The lines wanted run from the first one below through the one with "right hip: (483, 469, -2)". Return them exactly.

**Listed records**
__________

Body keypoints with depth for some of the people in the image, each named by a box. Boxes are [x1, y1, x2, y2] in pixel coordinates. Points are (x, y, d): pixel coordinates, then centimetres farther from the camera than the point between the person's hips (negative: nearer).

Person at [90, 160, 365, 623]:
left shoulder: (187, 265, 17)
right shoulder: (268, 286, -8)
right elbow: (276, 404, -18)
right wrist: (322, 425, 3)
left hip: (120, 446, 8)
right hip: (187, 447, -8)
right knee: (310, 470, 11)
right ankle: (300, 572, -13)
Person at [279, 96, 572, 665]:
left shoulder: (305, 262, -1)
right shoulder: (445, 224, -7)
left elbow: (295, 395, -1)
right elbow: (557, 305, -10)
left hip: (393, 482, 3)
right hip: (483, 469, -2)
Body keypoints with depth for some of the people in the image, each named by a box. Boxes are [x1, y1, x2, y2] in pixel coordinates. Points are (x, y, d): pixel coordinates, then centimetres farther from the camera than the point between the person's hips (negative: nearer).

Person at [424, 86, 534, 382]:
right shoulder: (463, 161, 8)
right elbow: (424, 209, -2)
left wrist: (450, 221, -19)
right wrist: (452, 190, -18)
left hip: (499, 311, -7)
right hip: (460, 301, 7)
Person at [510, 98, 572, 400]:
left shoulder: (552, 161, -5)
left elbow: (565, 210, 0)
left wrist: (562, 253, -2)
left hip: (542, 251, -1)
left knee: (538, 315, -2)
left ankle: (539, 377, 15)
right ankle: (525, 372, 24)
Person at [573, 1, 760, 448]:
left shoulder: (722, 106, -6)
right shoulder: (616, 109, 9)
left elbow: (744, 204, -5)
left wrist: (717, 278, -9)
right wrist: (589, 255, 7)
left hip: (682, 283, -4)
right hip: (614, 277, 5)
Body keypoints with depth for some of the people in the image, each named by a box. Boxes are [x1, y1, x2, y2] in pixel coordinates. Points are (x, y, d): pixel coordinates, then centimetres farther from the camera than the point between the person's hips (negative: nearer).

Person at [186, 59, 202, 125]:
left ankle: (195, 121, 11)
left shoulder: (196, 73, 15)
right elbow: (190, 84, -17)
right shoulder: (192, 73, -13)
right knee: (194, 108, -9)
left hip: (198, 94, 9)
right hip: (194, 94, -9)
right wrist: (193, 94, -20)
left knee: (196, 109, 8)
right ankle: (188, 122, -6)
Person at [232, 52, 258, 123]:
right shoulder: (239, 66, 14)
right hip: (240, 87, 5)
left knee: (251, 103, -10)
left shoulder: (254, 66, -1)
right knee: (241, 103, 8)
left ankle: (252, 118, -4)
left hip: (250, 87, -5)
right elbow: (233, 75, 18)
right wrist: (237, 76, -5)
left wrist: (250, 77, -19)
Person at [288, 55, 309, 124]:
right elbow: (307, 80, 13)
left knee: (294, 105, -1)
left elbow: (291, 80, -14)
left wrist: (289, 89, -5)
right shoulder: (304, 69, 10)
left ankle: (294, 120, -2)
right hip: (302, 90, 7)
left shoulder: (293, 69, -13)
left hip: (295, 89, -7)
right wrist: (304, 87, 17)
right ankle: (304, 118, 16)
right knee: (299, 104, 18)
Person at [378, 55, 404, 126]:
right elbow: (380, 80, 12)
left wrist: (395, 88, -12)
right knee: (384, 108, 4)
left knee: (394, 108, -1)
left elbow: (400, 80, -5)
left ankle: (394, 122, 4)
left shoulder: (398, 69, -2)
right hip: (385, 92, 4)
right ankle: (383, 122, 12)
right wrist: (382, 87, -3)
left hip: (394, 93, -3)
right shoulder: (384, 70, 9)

__________

**Solution for this problem**
Body keypoints with depth for some of the people in the image, each named by a box. Boxes are [x1, y1, x2, y2] in pixel coordinates. Points are (x, y, d): pixel coordinates, then centimetres farther from the camera than the point between the person's hips (negative: nearer).

Person at [90, 160, 365, 623]:
left shoulder: (187, 265, 17)
right shoulder: (268, 286, -8)
right elbow: (276, 404, -18)
right wrist: (322, 425, 3)
left hip: (120, 446, 8)
right hip: (187, 447, -8)
right knee: (310, 470, 11)
right ankle: (300, 572, -13)
Person at [279, 96, 572, 665]:
left shoulder: (305, 262, -1)
right shoulder: (445, 224, -7)
left elbow: (295, 395, -1)
right elbow: (557, 305, -10)
left hip: (393, 482, 3)
right hip: (483, 469, -2)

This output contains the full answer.